Stored records:
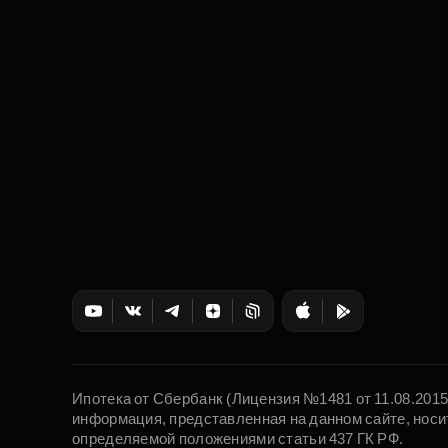
Ипотека от Сбербанк (Лицензия №1481 от 11.08.201
информация, представленная на данном сайте, носи
определяемой положениями статьи 437 ГК РФ.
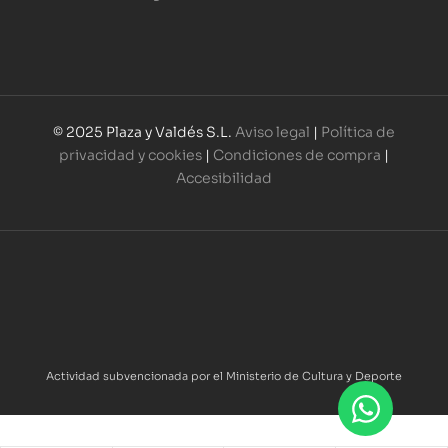
© 2025 Plaza y Valdés S.L.
Aviso legal
|
Política de
privacidad y cookies
|
Condiciones de compra
|
Accesibilidad
Actividad subvencionada por el Ministerio de Cultura y Deporte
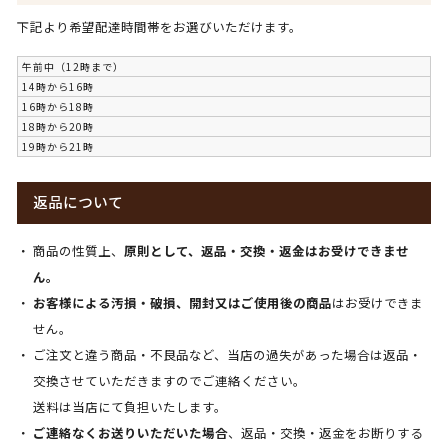
下記より希望配達時間帯をお選びいただけます。
午前中（12時まで）
14時から16時
16時から18時
18時から20時
19時から21時
返品について
商品の性質上、
原則として、返品・交換・返金はお受けできませ
ん。
お客様による汚損・破損、開封又はご使用後の商品
はお受けできま
せん。
ご注文と違う商品・不良品など、当店の過失があった場合は返品・
交換させていただきますのでご連絡ください。
送料は当店にて負担いたします。
ご連絡なくお送りいただいた場合
、返品・交換・返金をお断りする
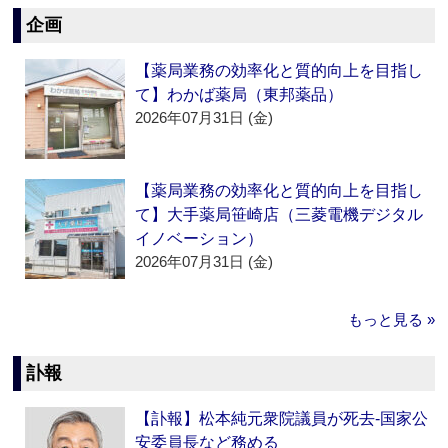
企画
【薬局業務の効率化と質的向上を目指し
て】わかば薬局（東邦薬品）
2026年07月31日 (金)
【薬局業務の効率化と質的向上を目指し
て】大手薬局笹崎店（三菱電機デジタル
イノベーション）
2026年07月31日 (金)
もっと見る »
訃報
【訃報】松本純元衆院議員が死去‐国家公
安委員長など務める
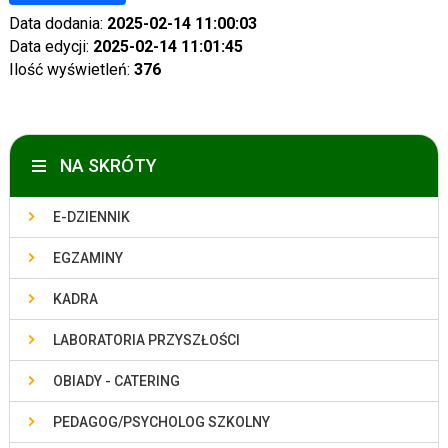
Data dodania:
2025-02-14 11:00:03
Data edycji:
2025-02-14 11:01:45
Ilość wyświetleń:
376
NA SKRÓTY
E-DZIENNIK
EGZAMINY
KADRA
LABORATORIA PRZYSZŁOŚCI
OBIADY - CATERING
PEDAGOG/PSYCHOLOG SZKOLNY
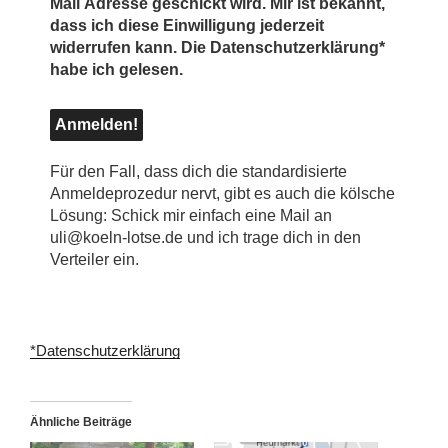
Mail Adresse geschickt wird. Mir ist bekannt,
dass ich diese Einwilligung jederzeit
widerrufen kann. Die Datenschutzerklärung*
habe ich gelesen.
Für den Fall, dass dich die standardisierte
Anmeldeprozedur nervt, gibt es auch die kölsche
Lösung: Schick mir einfach eine Mail an
uli@koeln-lotse.de und ich trage dich in den
Verteiler ein.
*Datenschutzerklärung
Ähnliche Beiträge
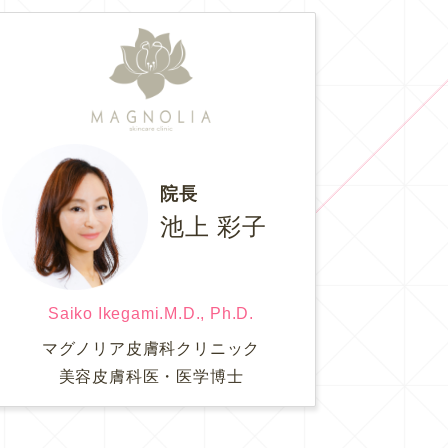
院長
池上 彩子
Saiko Ikegami.M.D., Ph.D.
マグノリア皮膚科クリニック
美容皮膚科医・医学博士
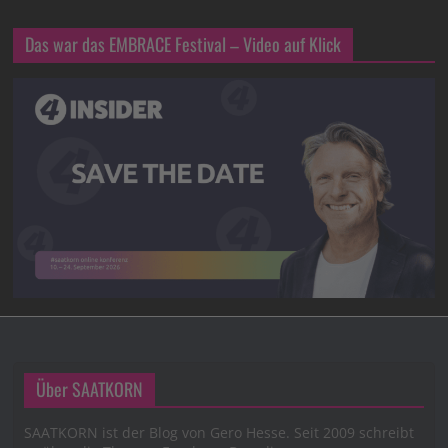
Das war das EMBRACE Festival – Video auf Klick
Über SAATKORN
SAATKORN ist der Blog von Gero Hesse. Seit 2009 schreibt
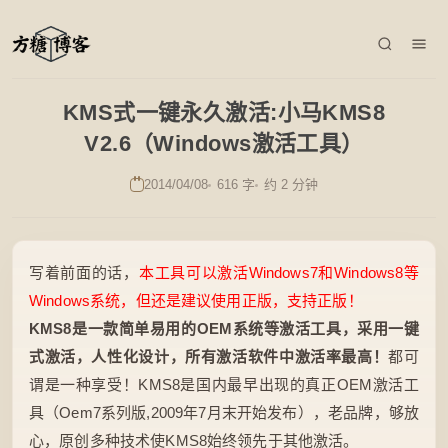
KMS式一键永久激活:小马KMS8
V2.6（Windows激活工具）
2014/04/08
616 字
约 2 分钟
写着前面的话，
本工具可以激活Windows7和Windows8等
Windows系统，但还是建议使用正版，支持正版！
KMS8是一款简单易用的OEM系统等激活工具，采用一键
式激活，人性化设计，所有激活软件中激活率最高！
都可
谓是一种享受！KMS8是国内最早出现的真正OEM激活工
具（Oem7系列版,2009年7月末开始发布），老品牌，够放
心，原创多种技术使KMS8始终领先于其他激活。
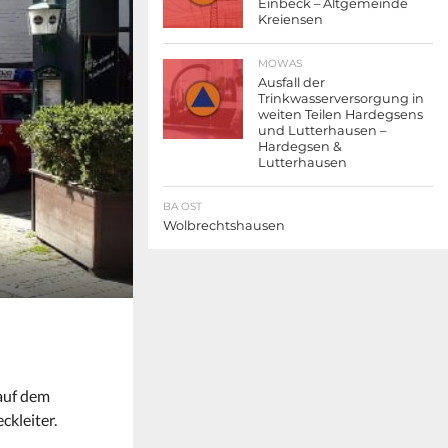
Einbeck – Altgemeinde
Kreiensen
MOWAS
Ausfall der
Trinkwasserversorgung in
weiten Teilen Hardegsens
und Lutterhausen –
Hardegsen &
Lutterhausen
BA OST
Wolbrechtshausen
auf dem
ckleiter.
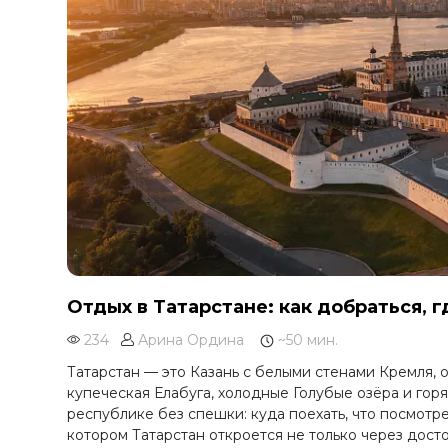
Отдых в Татарстане: как добраться, г
234
Арина Ордина
~50 мин.
Татарстан — это Казань с белыми стенами Кремля, 
купеческая Елабуга, холодные Голубые озёра и горя
республике без спешки: куда поехать, что посмотре
котором Татарстан откроется не только через досто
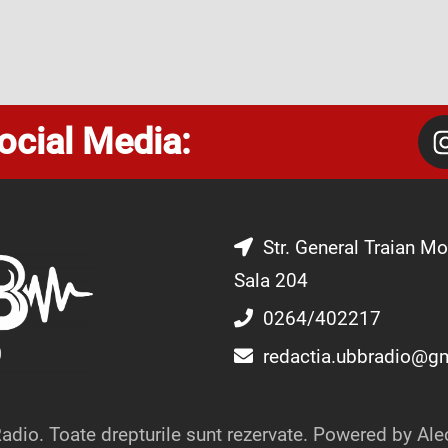
ocial Media:
Str. General Traian Mo
Sala 204
0264/402217
redactia.ubbradio@g
dio. Toate drepturile sunt rezervate. Powered by Ale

**Task objective:** Across all the records above, find each line with "dass" in it and copy it.

**Answer to this problem:**
dass ich diese Einwilligung jederzeit
Für den Fall, dass dich die standardisierte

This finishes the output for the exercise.